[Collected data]
- Opening Delimiter -

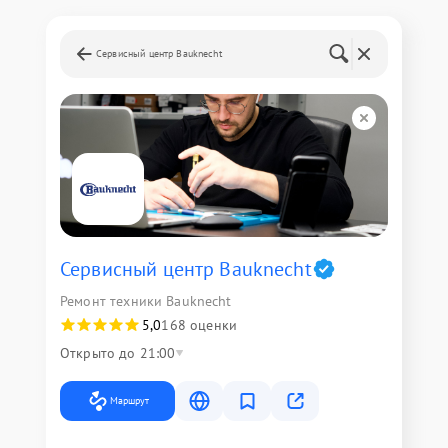
Сервисный центр Bauknecht
Сервисный центр Bauknecht
Ремонт техники Bauknecht
5,0
168 оценки
Открыто до 21:00
Маршрут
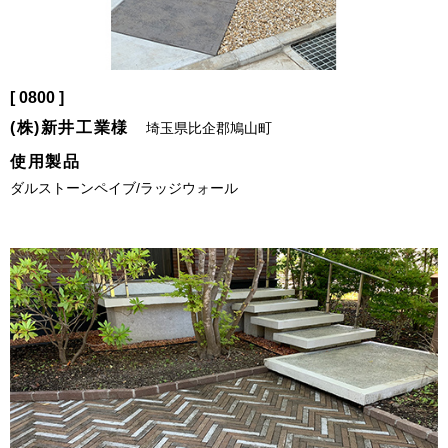
[ 0800 ]
(株)新井工業様
埼玉県比企郡鳩山町
使用製品
ダルストーンペイブ/ラッジウォール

- Closing Delimiter -

Exercise details:
Format every line of the listing above as a numbered list, skipping blank lines. Leave the pictures out of the answer.

Answer for this exercise:
1. Сервисный центр Bauknecht
2. Сервисный центр Bauknecht
3. Ремонт техники Bauknecht
4. 5,0
5. 168 оценки
6. Открыто до 21:00
7. Маршрут
8. [ 0800 ]
9. (株)新井工業様
10. 埼玉県比企郡鳩山町
11. 使用製品
12. ダルストーンペイブ/ラッジウォール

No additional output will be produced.